OK - since this is DonationCoder, how about ridiculously obsolete computer languages that you spent time learning but will never use again? For me:


* Assemblers: Z80, 6502, IBM 370, PDP-11
* APL (here and here)
* SNOBOL
* TIF (not graphics but a DB platform for IBM mainframes, kinda analogous to Access. I can't even find a web page for it)
* FORTRAN
* Rexx - scripting language for IBM mainframes and OS/2. Pretty cool, actually, anticipating some of the features of today's dynamic languages. Here, here, and here. Internally, IBM had a visual tool for building client-server apps in Rexx, internally called "Red October" iirc, that could have been a VB-killer, but they never released it -- letting it die just like OS/2-CWuestefeld (October 22, 2008, 10:12 AM)
--- End quote ---

Ouch!  I use ReXX daily in my mainframe automation job (OPS/MVS).  If I wasn't so lazy, I would use it on the PC too. 

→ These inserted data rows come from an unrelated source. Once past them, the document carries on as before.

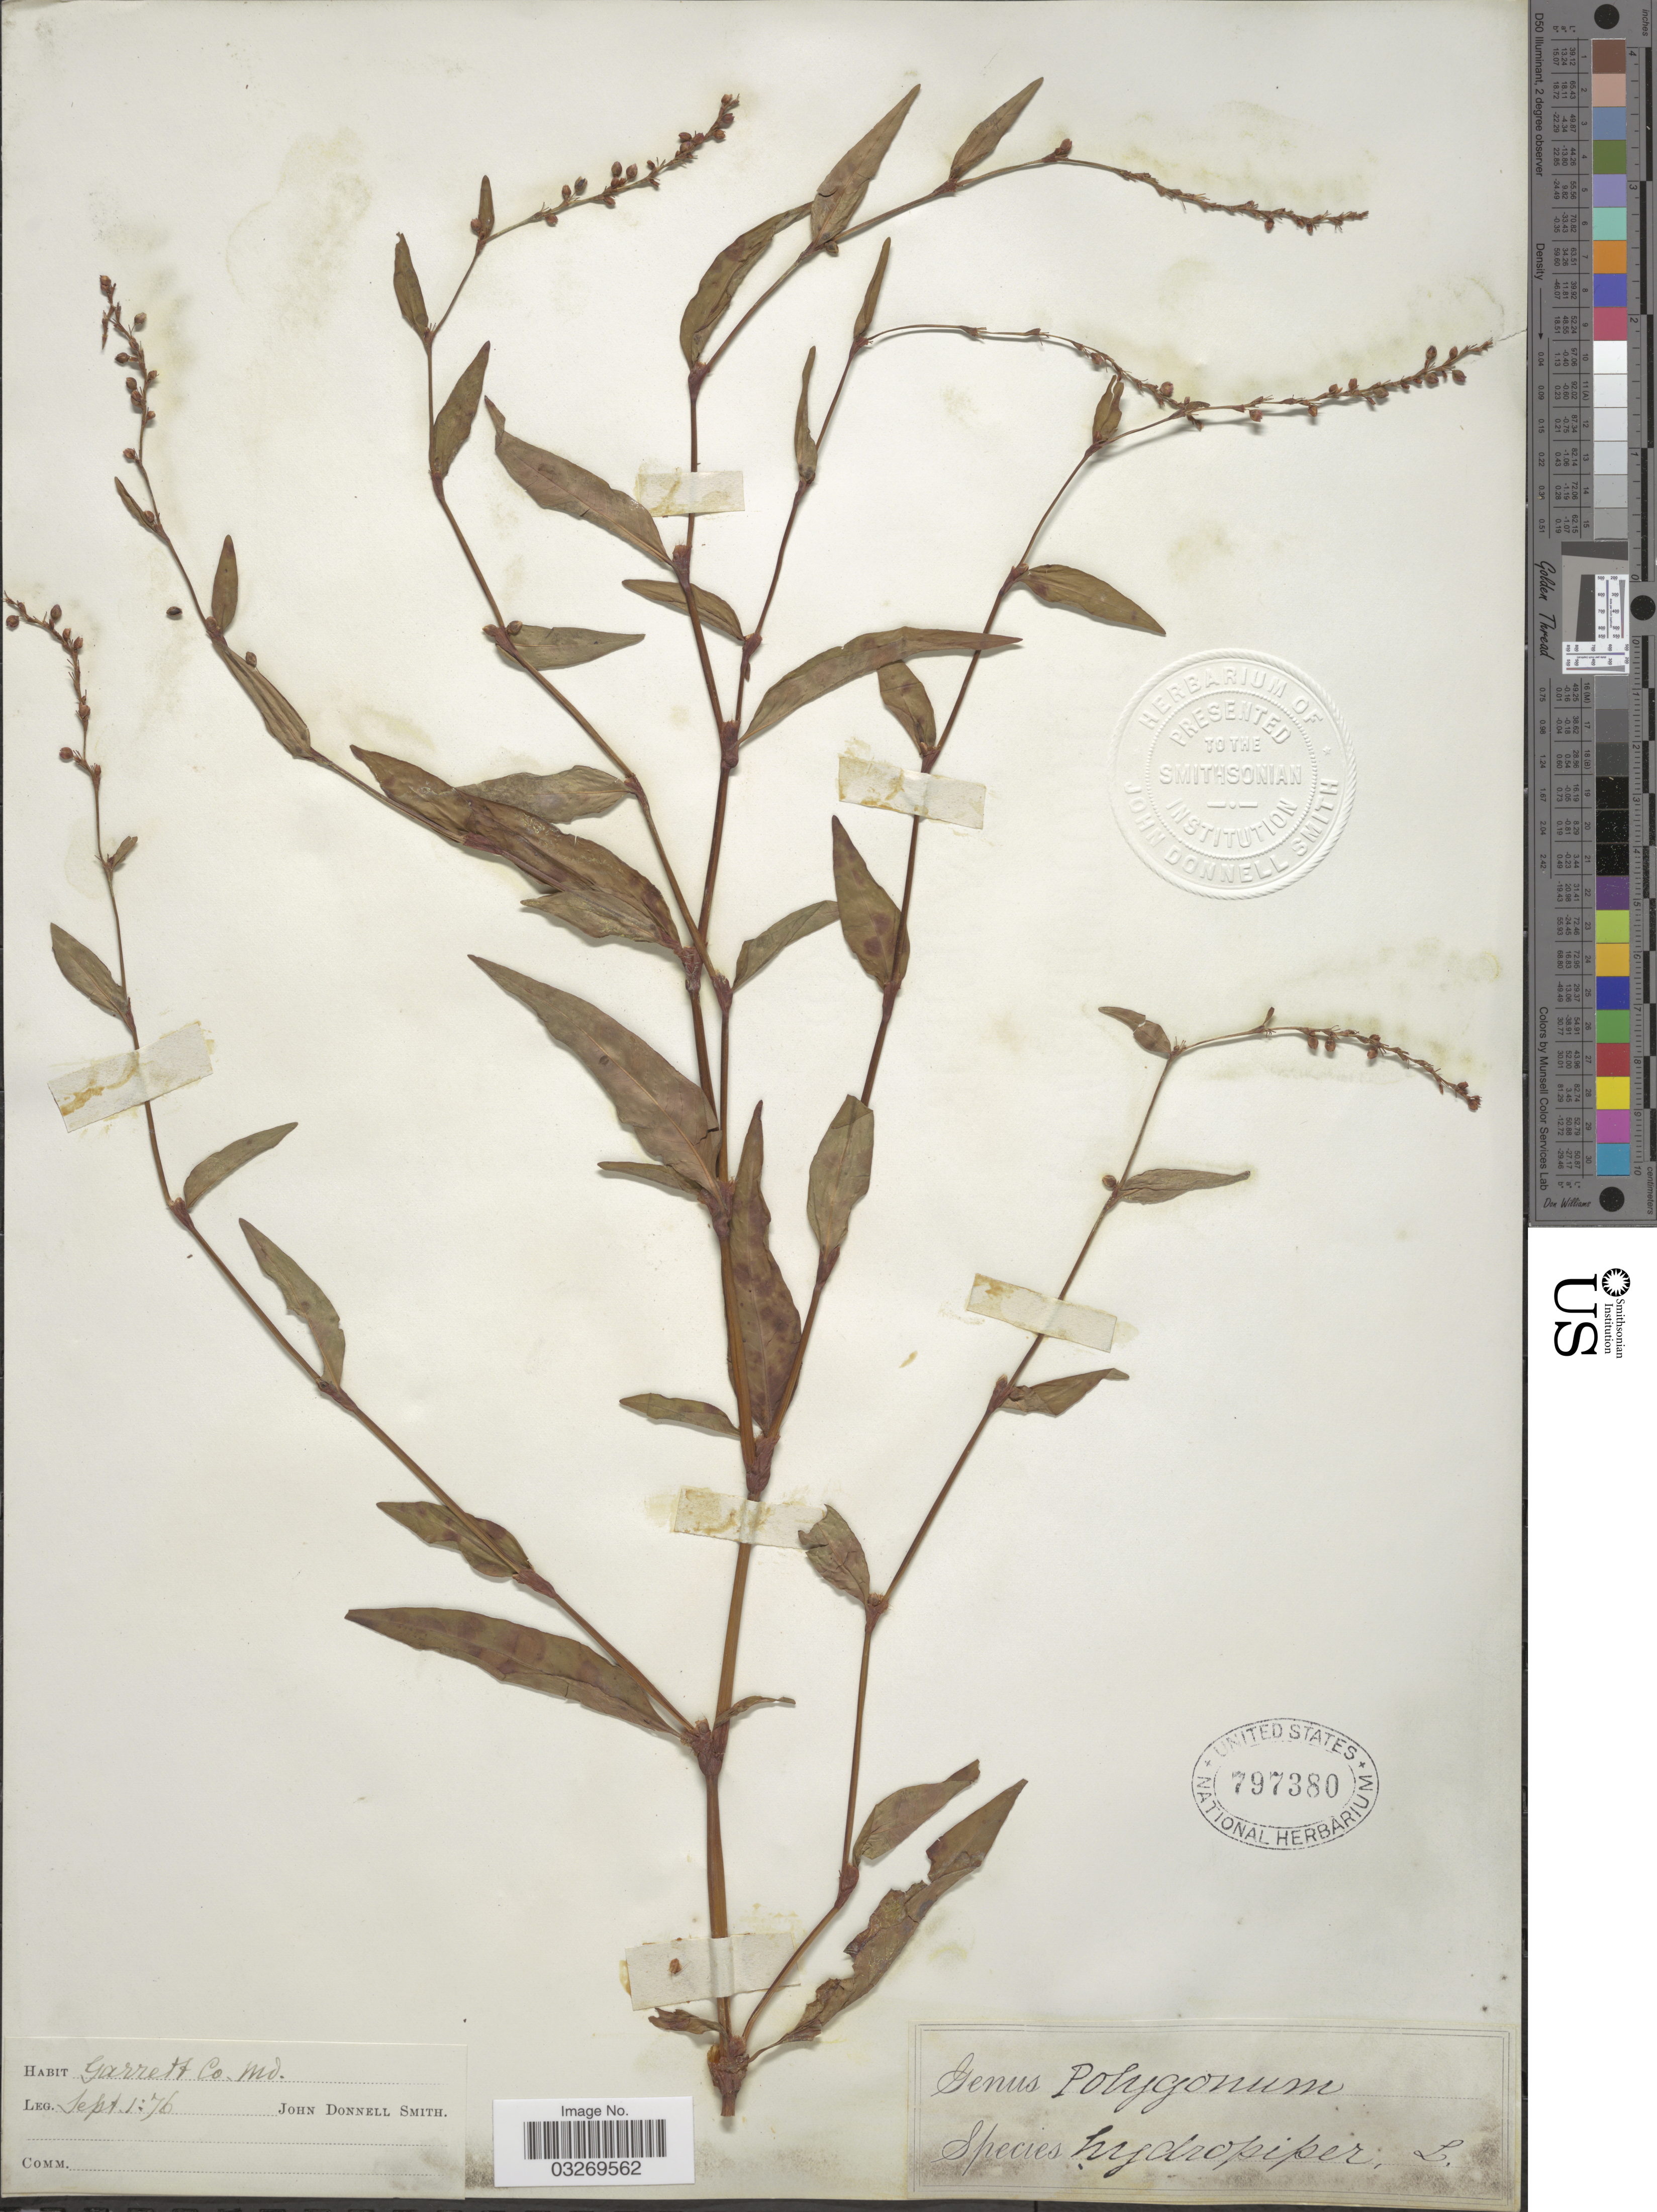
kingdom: Plantae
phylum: Tracheophyta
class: Magnoliopsida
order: Caryophyllales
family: Polygonaceae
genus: Persicaria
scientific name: Persicaria hydropiper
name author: (L.) Delarbre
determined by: Atha, D. E.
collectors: J. Donnell Smith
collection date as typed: Transcribed d/m/y: 1/9/76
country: United States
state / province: Maryland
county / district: Garrett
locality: Garrett Co.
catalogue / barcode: US 797380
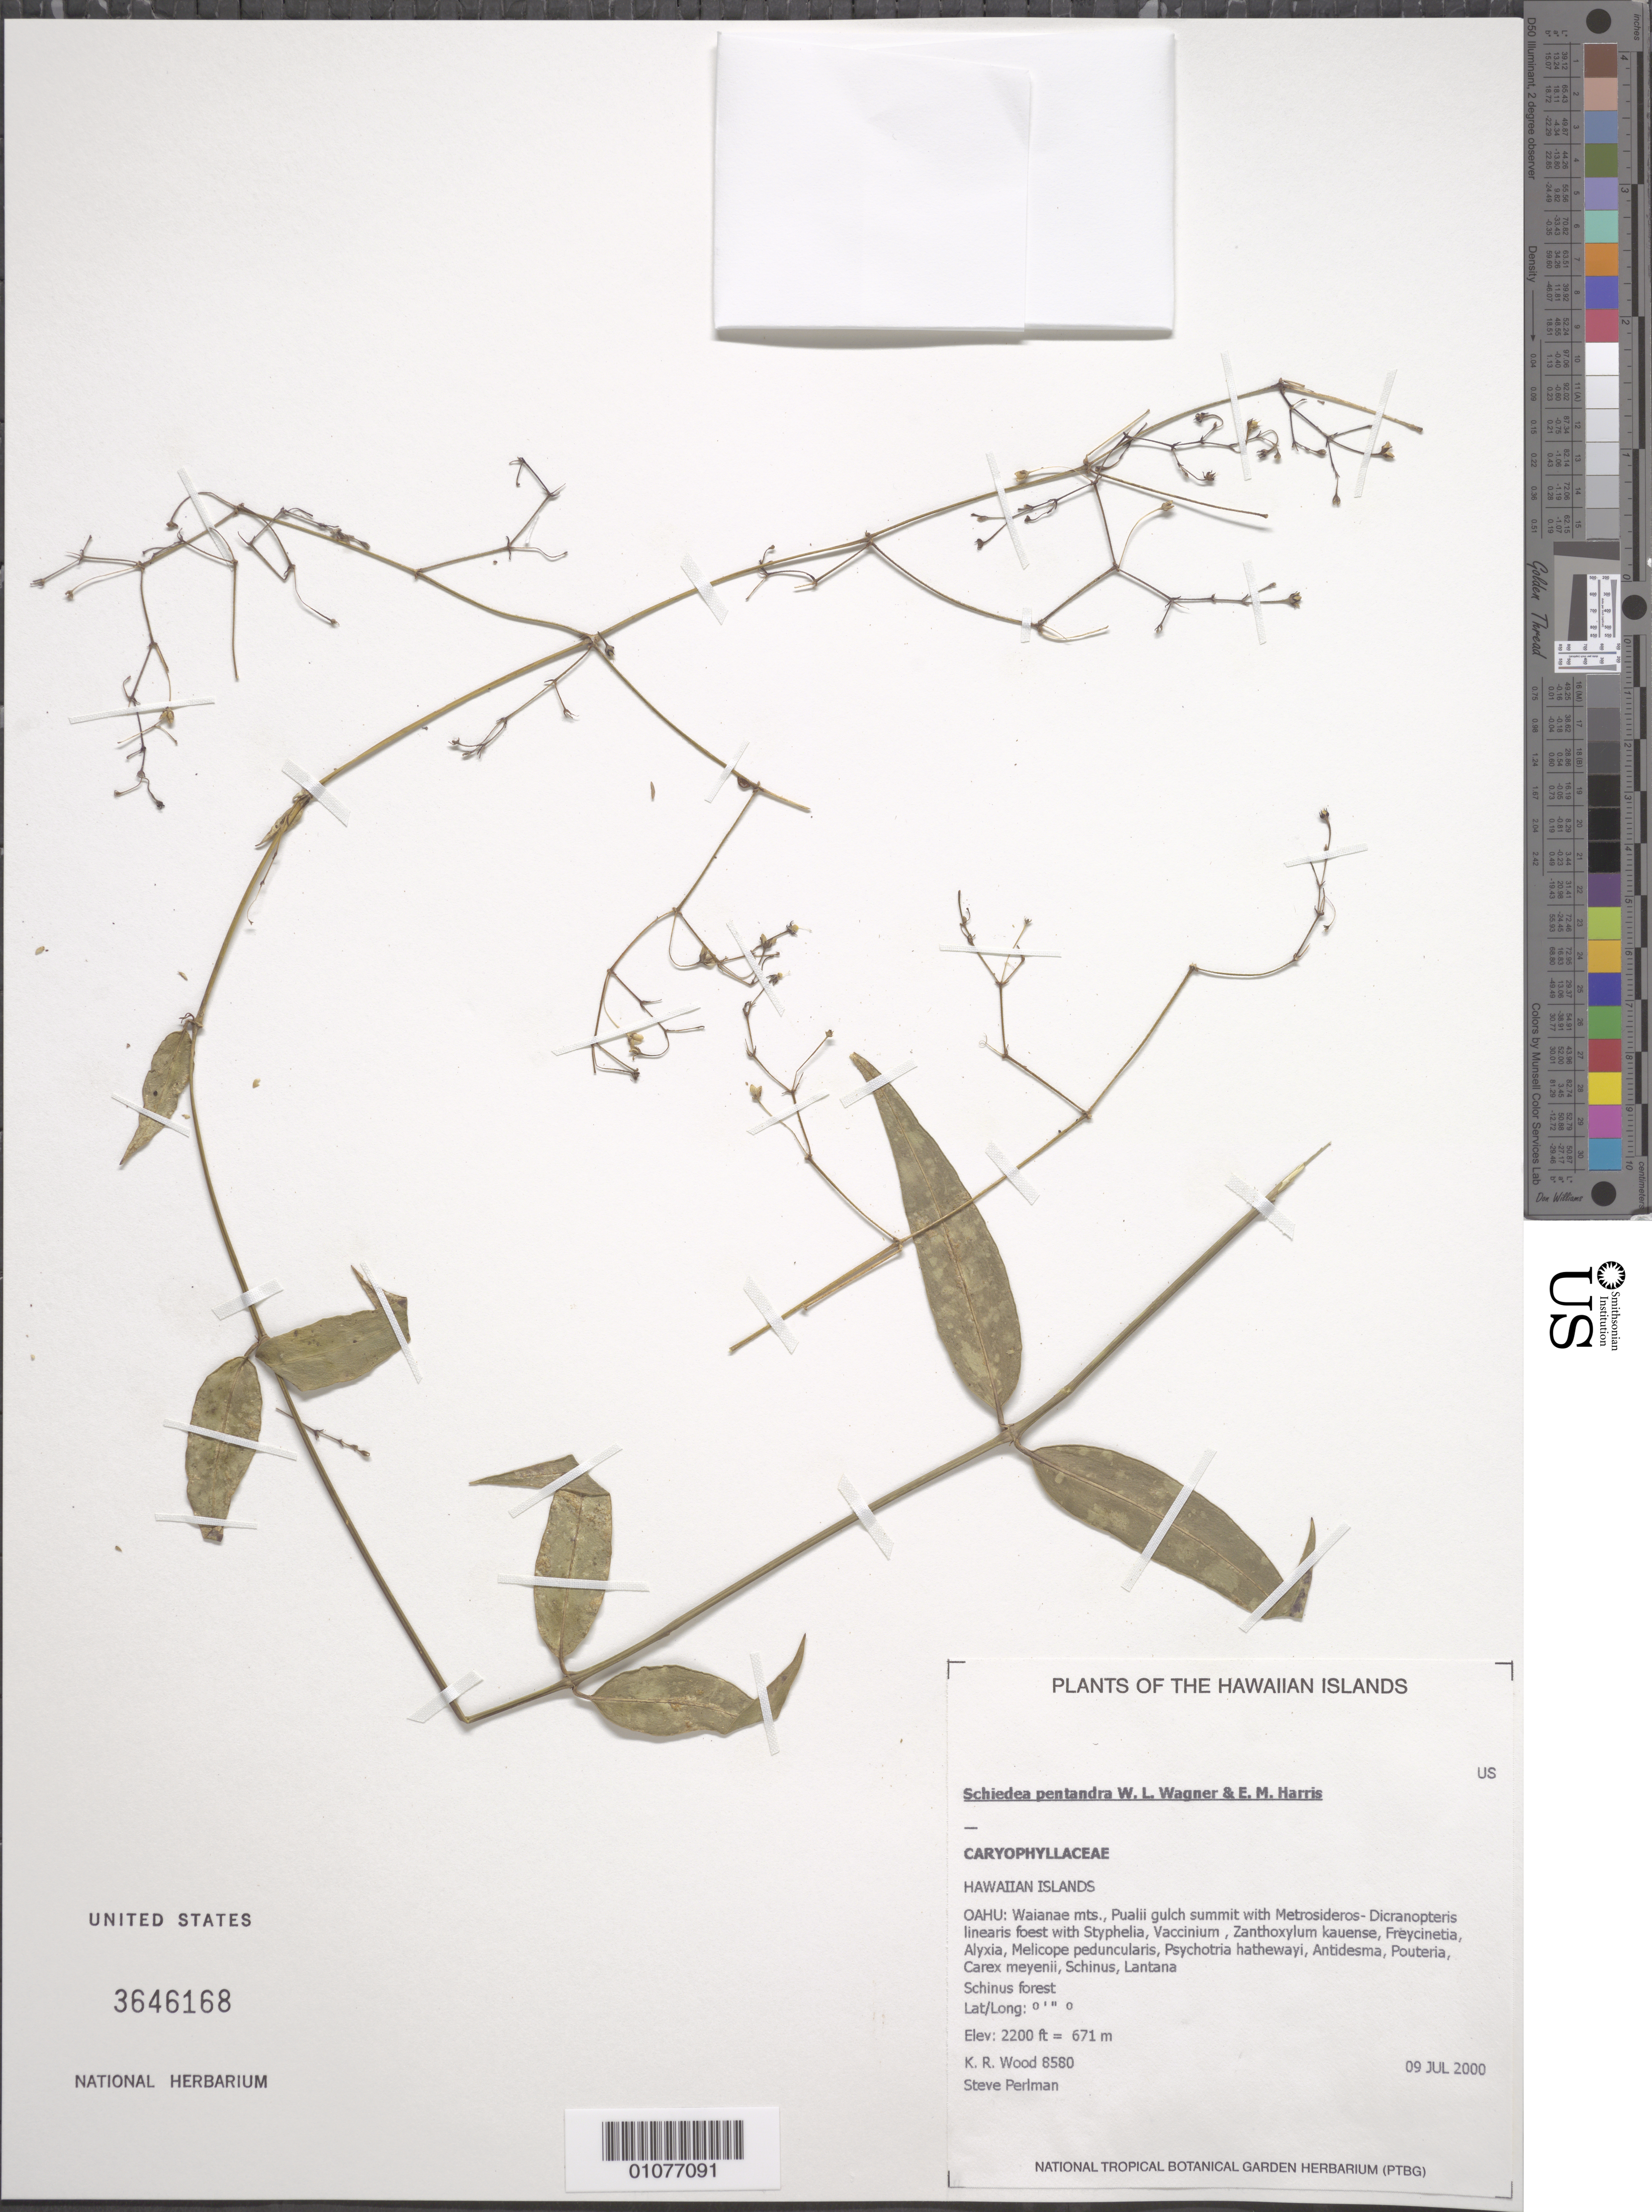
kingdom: Plantae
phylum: Tracheophyta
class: Magnoliopsida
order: Caryophyllales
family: Caryophyllaceae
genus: Schiedea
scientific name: Schiedea pentandra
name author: W.L. Wagner & E.M. Harris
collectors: K. R. Wood & S. P. Perlman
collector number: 8580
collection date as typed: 9 Jul 2000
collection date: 2000-07-09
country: United States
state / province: Hawaii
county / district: Honolulu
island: Oahu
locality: Waianae Mts., Pualii gulch summit.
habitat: Schinus forest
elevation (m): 671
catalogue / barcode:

And IBM did release "Red October", AKA Object Rexx.  The IDE is ok for an IDE made in 1998.

dwbrant:
I wonder if anyone else here remembers the ITT SPE (International Telephone and Telegraph Stored Program Element)?

It was a specialized computer designed in the mid-50's and built in the early 1960s, used to facilitate communications between the USAF Headquarters, Strategic Air Command and the numerous missile bases throughout the United States.  It had 64k of core memory -- when the thing was decommissioned in 1989, I got to see the core memory; little iron circles -- "cores" -- with a copper wire running through them.  The command console itself was around 14 feet long, and there was no such thing as a "keyboard" -- we used PBIs (Push Button Indicators) to enter commands in octal, then pressed a button labeled "GO" at the end of the row of PBIs to make the machine process the command.  There was a very large, loud line printer which kept an audit log of commands entered.

It used reel tape drives which were so tall that we had to stand on stepladders to mount a tape.

It used rows and rows of drum storage; this was a predecessor to disk drives -- magnetic storage where the magnetic surface was on a drum which rotated around, and the heads moved up and down over the rotating surface.

It used patch panels, much like old-style telephone switchboards, to translate between actual hardware and "logical" hardware.

It filled a room that was easily twice the size of a US football field.

And man it was loud.

Ironically, when it was decommissioned in 1989, the system that took its job over was an IBM series-1 customized and called "SACDIN" ... which was itself created in 1977. ;D

I will have to post a few photos I have of the console when I have the chance to dig them up.